PhD defence: Jonatan Fullerton Støier
Department of Neuroscience
4 July 2022, 14:00-17:00, Henrik Dam Auditorium
Assessment Committee
Professor Claus Juul Løland (Chairperson)
Professor Harald Sitte
Assistant professor Jana Haase
Insight into Monoamine Transporter Dysfunction: Hard Drugs, Sprinkle Cells and Depression
Abstract: The monoamines – dopamine, serotonin and noradrenaline – are neurotransmitters serving a critical role in modulating complex behaviors and emotions. When released from a neuron, the monoamines are signaling by activation of specific receptors. Major regulators of this signaling are the monoamine transporters, which are responsible for the reuptake of monoamines into neurons. Dysfunctional regulations of the monoamines are seen in many psychiatric, neurological and somatic disorders, including substance use disorders. Thus, monoamine transporters serve as an important target for many therapeutic drugs and drugs of abuse, and several coding variants of the monoamine transporters have been linked to disease.
In Paper 1, we developed a new method to detect dopamine in vitro and ex vivo by generating stable cell lines with inducible expression of fluorescent dopamine sensors, which we term “sniffer cells”. We performed proof-of-principle experiments illustrating the usage of the sniffer cells for measuring endogenous dopamine released from cultured neurons and striatal slices, and for quantifying the dopamine content in striatal tissue preparations. Additionally, we used the sniffer cell to carry out a high-throughput study of dopamine transporter kinetics and pharmacology by co-transfecting the sniffer cells with the dopamine transporter. Doing so, we were able to investigate changes in dopamine transporter function upon treatment with drugs and from genetic insults to the transporter. Lastly, as the list of fluorescent dopamine sensors is expansive we did a head-to-head comparison of the different sensors’ properties under the same experimental conditions as guidance for others to select an appropriate sensor for their experiments. Importantly, the framework of generating stable cell lines expressing dopamine sensors presented in Paper 1 can be expanded for fluorescent sensors for other biomolecules for which the list is rapidly growing.

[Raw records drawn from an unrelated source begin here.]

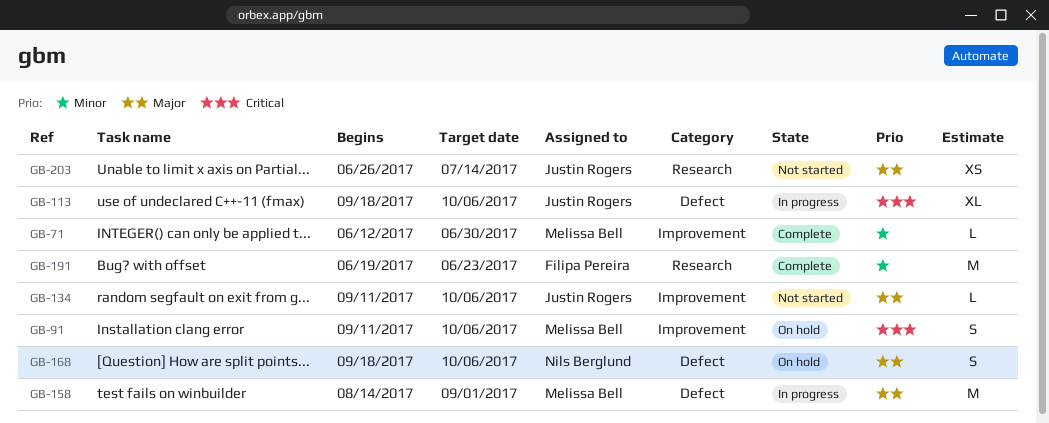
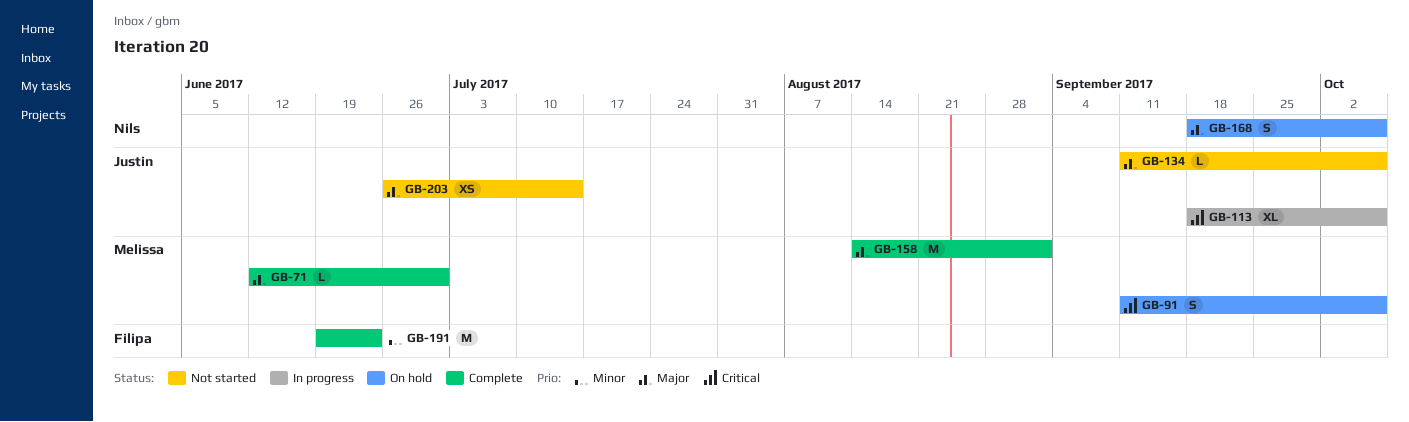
GB-71, priority: Minor -> Major
GB-158, status: In progress -> Complete

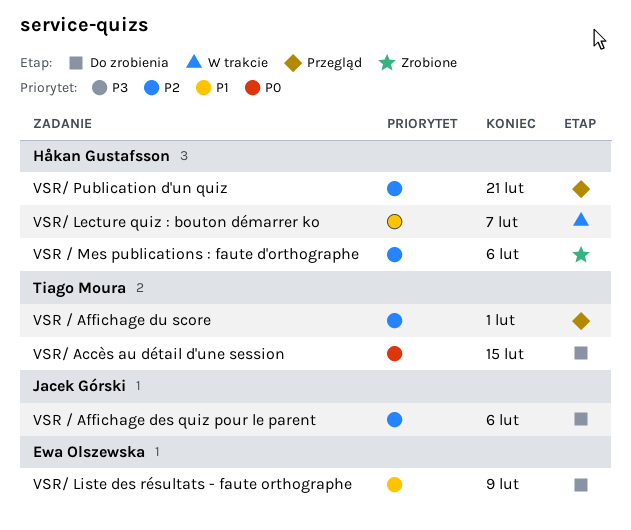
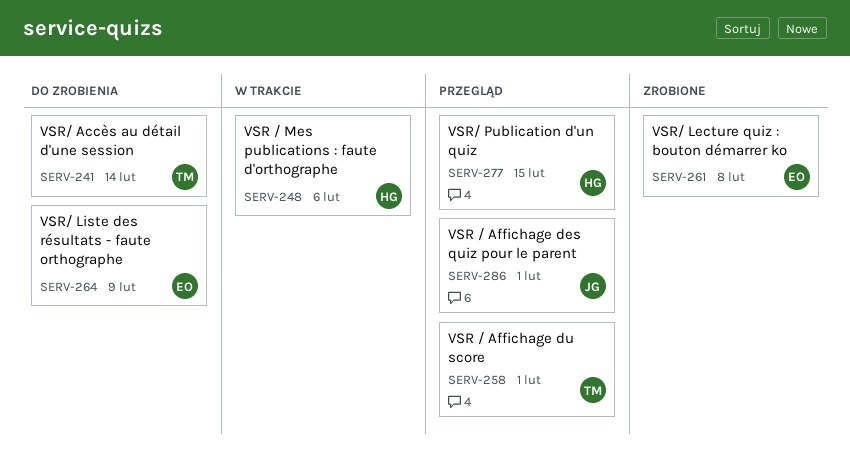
VSR / Affichage des quiz pour le parent, status: Do zrobienia -> Przegląd
VSR / Affichage des quiz pour le parent, due: Feb 6 -> Feb 1
VSR / Mes publications : faute d'orthographe, status: Zrobione -> W trakcie
VSR/ Accès au détail d'une session, due: Feb 15 -> Feb 14
VSR/ Lecture quiz : bouton démarrer ko, status: W trakcie -> Zrobione
VSR/ Lecture quiz : bouton démarrer ko, owner: Håkan Gustafsson -> Ewa Olszewska
VSR/ Lecture quiz : bouton démarrer ko, due: Feb 7 -> Feb 8
VSR/ Publication d'un quiz, due: Feb 21 -> Feb 15

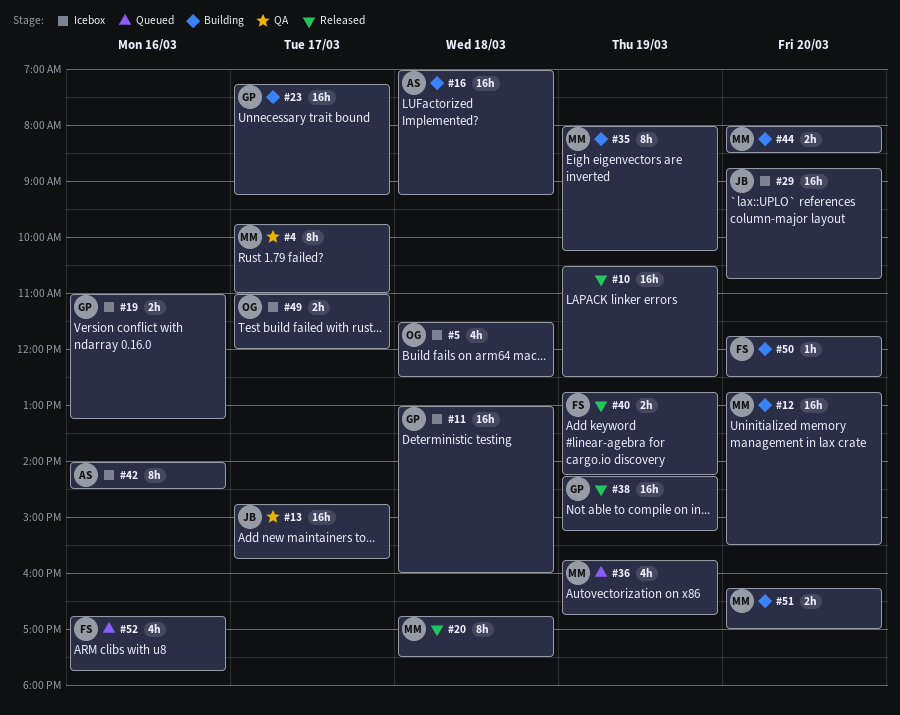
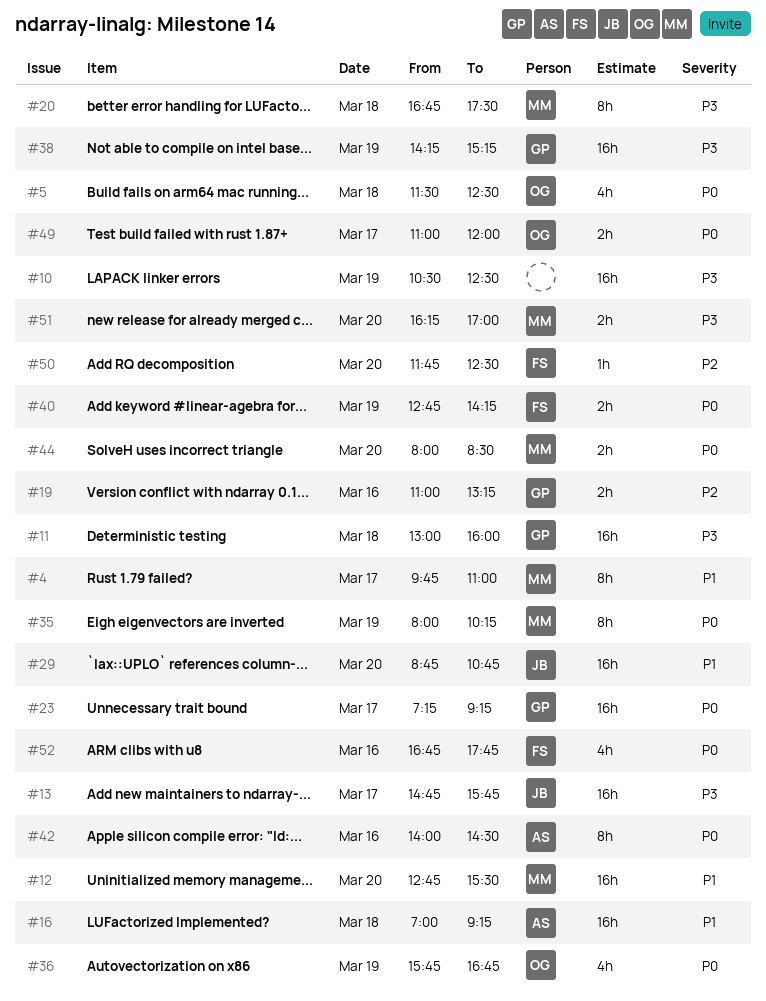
#36, owner: MM -> OG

In Paper 2, we used the sniffer cells developed in Paper 1 to study the Ca2+-dependence of amphetamine-induced dopamine efflux in primary cultured midbrain neurons. By combining the sniffer cells with the targeted expression of a Ca2+-sensor in dopaminergic neurons, we were able to measure dopamine release and cytosolic Ca2+ level, simultaneously. In contrary to what has been published on the matter, we found no dependence of Ca2+ on the ability of amphetamine to cause dopamine efflux. Neither increasing or chelating cytosolic Ca2+ nor blocking relevant Ca2+ channels had any effect on amphetamine-induced dopamine efflux. Additionally, we did not find the efflux to rely on the activity of kinases activated by Ca2+, Ca2+/calmodulin-dependent protein kinase IIα and protein kinase C β, which has previously been shown to be implicated in the action of amphetamine. However, we found the action of amphetamine to be highly dependent on the tandem action of the vesicular monoamine transporter 2 and the dopamine transporter.
In Paper 3, we identified two different coding variants of the serotonin transporter in a cohort of treatment-resistant patients with affective disorders. The two variants, SERT-N217S and SERT-A500T, were found to be enriched in the cohort when comparing the allele frequency among the patients with that of either a large exome sequencing database or a healthy ethnicity-matched control population. Interestingly, by functional characterization of the two variants, we found both to be loss-of-function variants, making them the first loss-of-function variants of the serotonin transporter to be linked to disease. Furthermore, the SERT-N217S variant was found to act dominant-negative on wild-type serotonin transporter when co-expressed together. As the SERT-N217S variant leads to the loss of one of the two N-glycosylation sites present in the transporter, we found the missense mutation caused defective folding of the protein, which we could rescue using pharmacochaperoning.
Overall, the work presented in this thesis provides new tools to study monoamine transporter function in vitro, which we used to gain mechanistic insight into amphetamine-induced dopamine efflux. The work also expands the spectrum of disease-associated monoamine transporter variants to include two loss-of-function coding variants of the serotonin transporter linked to treatment-resistant affective disorders.